Lagartija
Acaban de irse. Por fin respiro. Me la pasé poniendo una sonrisa dura, tengo contracturada la cara. Llené silencios con chismes de poca monta, deplorable, hasta creo que comenté el noticiero. Serví más de esto y de lo otro y exhumé fotos viejas para pasar el rato. Fingí que encontraba a la tía estupenda, que no había de qué preocuparse. Nadie nombró las palabras “cáncer” ni “lengua”. Hablé mucho, demasiado, todo yo. En vano. La prima Zule me seguía la corriente y se atiborraba de masas. De su lado quedó un reguero de migas. El lugar de la tía, en cambio, parece haber estado vacío: impecable, la taza llena, el té ya frío. Y eso que a cada rato se la llevaba a los labios, pobre, pura mímica.

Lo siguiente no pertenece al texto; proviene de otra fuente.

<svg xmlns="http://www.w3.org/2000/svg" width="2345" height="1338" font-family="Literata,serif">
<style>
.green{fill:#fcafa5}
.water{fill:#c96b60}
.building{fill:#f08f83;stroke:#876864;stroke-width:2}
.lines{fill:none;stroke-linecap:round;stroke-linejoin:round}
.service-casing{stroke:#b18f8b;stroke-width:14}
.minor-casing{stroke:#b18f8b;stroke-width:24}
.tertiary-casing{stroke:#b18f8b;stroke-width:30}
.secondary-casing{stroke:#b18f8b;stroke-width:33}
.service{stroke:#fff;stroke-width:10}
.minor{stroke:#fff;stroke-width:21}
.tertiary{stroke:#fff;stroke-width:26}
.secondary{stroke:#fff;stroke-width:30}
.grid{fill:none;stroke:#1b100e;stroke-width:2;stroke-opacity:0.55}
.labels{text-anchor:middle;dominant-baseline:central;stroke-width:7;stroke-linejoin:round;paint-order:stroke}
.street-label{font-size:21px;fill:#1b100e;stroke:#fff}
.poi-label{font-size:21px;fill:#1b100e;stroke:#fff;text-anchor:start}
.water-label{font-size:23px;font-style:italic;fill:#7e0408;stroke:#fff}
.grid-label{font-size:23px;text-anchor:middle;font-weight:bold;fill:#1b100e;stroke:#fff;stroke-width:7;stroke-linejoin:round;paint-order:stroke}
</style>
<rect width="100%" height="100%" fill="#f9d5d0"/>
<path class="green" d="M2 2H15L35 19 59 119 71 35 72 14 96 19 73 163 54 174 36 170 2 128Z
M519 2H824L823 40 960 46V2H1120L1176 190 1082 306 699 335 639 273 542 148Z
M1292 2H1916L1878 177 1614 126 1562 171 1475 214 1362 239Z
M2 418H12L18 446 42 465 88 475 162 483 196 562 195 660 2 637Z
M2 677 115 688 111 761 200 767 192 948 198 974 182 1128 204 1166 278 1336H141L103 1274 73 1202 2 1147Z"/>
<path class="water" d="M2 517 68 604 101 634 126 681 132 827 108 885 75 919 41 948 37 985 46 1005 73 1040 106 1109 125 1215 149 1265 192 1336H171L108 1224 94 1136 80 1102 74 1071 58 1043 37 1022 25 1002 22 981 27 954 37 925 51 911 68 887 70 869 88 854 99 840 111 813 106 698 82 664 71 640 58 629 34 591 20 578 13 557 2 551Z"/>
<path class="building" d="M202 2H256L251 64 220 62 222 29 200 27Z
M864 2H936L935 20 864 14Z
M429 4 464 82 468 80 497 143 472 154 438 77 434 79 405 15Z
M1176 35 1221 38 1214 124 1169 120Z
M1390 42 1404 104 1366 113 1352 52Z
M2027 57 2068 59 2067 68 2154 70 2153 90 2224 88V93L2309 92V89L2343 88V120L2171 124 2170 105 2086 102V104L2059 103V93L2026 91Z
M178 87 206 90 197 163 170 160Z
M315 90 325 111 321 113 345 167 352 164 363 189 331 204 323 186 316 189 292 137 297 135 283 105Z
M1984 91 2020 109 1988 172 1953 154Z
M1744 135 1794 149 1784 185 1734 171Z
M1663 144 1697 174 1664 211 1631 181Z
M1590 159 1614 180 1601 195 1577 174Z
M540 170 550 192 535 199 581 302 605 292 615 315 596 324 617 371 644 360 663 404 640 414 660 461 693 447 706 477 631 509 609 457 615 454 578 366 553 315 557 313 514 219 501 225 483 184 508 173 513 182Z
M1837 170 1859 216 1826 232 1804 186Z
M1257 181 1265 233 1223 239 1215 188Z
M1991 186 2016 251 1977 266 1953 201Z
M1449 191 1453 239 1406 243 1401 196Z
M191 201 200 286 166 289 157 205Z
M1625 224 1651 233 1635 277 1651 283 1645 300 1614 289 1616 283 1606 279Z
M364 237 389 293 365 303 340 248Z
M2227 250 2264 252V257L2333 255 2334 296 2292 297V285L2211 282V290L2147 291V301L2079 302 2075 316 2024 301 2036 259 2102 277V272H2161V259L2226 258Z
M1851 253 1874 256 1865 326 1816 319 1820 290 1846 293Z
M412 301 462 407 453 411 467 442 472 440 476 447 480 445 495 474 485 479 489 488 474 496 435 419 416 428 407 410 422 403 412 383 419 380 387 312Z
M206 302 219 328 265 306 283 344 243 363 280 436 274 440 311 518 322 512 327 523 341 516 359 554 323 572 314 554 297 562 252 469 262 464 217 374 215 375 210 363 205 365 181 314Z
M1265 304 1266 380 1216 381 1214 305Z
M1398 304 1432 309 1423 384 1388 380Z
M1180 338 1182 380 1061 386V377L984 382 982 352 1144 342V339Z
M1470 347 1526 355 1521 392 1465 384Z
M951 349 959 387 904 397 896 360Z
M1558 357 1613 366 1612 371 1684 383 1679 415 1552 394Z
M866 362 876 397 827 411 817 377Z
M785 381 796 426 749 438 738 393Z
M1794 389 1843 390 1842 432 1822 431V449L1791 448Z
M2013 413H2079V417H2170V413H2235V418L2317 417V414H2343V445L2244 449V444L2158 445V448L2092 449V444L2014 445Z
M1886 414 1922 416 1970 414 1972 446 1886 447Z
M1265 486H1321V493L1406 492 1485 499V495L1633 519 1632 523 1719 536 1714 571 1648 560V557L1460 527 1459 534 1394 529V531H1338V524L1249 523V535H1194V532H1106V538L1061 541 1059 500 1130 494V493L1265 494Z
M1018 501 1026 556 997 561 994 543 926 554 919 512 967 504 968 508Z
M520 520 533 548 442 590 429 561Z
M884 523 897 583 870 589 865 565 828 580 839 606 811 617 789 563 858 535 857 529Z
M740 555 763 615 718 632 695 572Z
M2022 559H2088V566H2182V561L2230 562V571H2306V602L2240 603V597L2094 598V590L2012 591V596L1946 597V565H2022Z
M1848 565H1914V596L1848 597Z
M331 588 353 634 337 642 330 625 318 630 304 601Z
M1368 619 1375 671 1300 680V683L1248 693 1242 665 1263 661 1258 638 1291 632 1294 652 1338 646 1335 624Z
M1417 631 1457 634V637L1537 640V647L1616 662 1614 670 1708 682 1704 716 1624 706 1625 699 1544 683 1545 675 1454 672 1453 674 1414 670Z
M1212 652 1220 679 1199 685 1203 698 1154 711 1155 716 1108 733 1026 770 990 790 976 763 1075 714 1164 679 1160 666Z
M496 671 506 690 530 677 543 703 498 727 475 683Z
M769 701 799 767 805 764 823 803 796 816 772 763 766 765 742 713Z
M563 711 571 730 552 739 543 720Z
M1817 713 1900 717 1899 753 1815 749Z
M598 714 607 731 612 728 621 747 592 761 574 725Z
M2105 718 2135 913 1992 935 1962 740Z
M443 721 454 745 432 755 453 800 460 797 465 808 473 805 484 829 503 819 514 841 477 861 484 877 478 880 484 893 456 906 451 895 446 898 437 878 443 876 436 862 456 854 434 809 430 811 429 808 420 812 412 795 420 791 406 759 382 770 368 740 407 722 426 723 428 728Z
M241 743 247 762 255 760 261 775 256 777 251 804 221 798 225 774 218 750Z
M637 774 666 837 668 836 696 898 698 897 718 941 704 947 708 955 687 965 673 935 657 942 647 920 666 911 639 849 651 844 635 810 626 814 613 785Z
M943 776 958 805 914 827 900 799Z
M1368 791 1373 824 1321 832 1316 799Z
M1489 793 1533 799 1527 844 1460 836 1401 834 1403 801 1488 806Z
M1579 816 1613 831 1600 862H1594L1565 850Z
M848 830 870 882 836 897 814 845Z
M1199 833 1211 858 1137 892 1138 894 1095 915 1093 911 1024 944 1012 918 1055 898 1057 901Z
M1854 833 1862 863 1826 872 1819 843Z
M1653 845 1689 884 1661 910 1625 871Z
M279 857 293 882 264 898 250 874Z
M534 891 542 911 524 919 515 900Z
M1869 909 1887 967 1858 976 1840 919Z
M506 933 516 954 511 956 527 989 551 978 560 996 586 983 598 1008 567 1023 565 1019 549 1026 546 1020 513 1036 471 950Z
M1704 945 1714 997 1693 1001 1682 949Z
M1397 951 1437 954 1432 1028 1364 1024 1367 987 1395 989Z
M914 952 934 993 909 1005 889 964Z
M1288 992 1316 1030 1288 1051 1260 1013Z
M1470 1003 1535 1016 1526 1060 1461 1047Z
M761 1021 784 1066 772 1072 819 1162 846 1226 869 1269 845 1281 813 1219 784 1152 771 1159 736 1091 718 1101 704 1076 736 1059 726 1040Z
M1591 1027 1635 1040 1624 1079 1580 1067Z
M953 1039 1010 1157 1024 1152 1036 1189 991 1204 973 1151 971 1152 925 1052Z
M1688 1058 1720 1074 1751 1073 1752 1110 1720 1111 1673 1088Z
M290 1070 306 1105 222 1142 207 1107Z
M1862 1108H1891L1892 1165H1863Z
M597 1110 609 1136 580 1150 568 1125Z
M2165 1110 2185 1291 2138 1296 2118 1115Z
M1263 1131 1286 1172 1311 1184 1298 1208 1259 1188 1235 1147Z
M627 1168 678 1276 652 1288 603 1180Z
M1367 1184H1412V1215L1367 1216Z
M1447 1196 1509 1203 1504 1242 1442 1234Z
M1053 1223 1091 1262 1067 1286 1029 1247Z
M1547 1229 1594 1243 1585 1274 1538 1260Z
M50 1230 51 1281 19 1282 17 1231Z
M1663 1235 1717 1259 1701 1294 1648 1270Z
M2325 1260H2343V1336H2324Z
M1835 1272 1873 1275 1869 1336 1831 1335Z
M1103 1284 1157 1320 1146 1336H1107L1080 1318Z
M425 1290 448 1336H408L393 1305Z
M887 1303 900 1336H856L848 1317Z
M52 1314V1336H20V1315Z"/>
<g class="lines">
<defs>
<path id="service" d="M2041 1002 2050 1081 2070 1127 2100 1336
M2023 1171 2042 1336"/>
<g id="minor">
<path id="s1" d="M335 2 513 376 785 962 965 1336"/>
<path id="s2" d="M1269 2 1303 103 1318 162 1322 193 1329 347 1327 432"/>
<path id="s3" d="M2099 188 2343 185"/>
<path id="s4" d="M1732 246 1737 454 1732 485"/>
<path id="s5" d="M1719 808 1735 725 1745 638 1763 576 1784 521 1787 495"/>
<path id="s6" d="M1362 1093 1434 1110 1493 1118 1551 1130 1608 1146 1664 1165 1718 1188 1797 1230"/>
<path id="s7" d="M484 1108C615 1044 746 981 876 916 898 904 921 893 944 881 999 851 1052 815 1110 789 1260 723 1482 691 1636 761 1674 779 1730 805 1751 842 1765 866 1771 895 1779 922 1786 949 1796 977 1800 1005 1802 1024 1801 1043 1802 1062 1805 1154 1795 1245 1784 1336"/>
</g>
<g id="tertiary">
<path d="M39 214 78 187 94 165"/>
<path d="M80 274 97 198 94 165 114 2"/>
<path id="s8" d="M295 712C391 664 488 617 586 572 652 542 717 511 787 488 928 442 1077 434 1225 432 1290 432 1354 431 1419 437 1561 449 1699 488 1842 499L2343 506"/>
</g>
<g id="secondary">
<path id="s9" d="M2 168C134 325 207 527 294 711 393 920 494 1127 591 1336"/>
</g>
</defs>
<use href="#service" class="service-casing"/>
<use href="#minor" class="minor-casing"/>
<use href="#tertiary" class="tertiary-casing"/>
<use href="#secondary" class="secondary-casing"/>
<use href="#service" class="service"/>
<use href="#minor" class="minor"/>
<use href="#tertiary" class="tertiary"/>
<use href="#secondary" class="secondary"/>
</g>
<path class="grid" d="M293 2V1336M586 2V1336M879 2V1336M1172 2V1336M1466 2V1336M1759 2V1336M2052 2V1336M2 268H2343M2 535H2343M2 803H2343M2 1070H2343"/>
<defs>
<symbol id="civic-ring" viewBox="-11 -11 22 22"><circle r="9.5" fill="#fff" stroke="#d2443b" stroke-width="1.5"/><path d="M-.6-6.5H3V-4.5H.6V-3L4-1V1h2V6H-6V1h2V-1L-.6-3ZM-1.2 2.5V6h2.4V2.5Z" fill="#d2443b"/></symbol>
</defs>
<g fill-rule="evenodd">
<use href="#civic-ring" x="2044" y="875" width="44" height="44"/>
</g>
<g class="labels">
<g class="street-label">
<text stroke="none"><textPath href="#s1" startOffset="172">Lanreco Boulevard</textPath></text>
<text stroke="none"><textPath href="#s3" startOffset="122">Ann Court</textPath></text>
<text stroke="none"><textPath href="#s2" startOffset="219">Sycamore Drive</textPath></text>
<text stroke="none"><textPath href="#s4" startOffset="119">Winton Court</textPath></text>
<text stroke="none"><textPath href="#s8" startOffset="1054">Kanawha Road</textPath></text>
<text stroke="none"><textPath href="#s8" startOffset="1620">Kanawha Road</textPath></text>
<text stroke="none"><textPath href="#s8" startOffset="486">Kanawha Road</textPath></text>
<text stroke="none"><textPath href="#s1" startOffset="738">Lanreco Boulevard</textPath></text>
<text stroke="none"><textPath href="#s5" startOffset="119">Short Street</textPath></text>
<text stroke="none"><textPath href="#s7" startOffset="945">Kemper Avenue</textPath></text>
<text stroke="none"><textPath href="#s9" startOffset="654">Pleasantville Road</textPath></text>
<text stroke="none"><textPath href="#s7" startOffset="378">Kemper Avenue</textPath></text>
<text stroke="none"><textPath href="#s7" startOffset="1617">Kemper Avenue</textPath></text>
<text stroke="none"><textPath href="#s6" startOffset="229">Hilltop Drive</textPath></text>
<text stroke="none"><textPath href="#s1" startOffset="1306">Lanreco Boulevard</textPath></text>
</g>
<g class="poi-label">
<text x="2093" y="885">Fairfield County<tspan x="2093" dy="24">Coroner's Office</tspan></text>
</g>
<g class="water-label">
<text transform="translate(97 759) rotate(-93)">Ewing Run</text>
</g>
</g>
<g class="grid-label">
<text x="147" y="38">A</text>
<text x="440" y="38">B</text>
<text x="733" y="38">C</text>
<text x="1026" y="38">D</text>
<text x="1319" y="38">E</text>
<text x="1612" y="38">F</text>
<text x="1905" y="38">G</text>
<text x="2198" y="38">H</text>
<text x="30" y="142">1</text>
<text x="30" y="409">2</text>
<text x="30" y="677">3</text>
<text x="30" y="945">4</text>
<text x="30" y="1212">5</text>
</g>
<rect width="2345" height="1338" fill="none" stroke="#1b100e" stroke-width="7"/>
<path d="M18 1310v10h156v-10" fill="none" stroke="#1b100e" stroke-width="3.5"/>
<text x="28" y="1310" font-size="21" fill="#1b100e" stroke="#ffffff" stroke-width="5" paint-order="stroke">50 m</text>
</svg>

Me recuesto en el sillón. La culpa y la memoria me juegan una mala pasada. Aparece mi infancia en el patio de la tía, las plantas que acolchonaban la medianera vecina y las lagartijas. Son monstruos, decía Zule, ¿ves? cocodrilos miniatura con cabeza de víbora. Apenas los adultos entraban, me incitaba a que les acertáramos un piedrazo. Se nos escapaban con gracia ondulante, se burlaban de la gravedad. Fue mi piedra filosa la que impactó contra una de ellas. La lagartija se fugó sin cola y la cola suelta cayó al suelo, se retorcía, saltaba y embestía a ciegas. Aunque descerebrada, estaba nerviosa, viva.
Siento náuseas. Abro las ventanas, sacudo el mantel, pongo música. Quiero que se vaya ese olor a colonia de señora que dejaron impregnado en el aire. No logro borrarme el sonido idiota y gutural que a la tía le salió de la garganta cuando trató de despedirse. Se le llenaron los ojos de lágrimas y a mí de espanto. Me dejaba adivinar su lengua mutilada.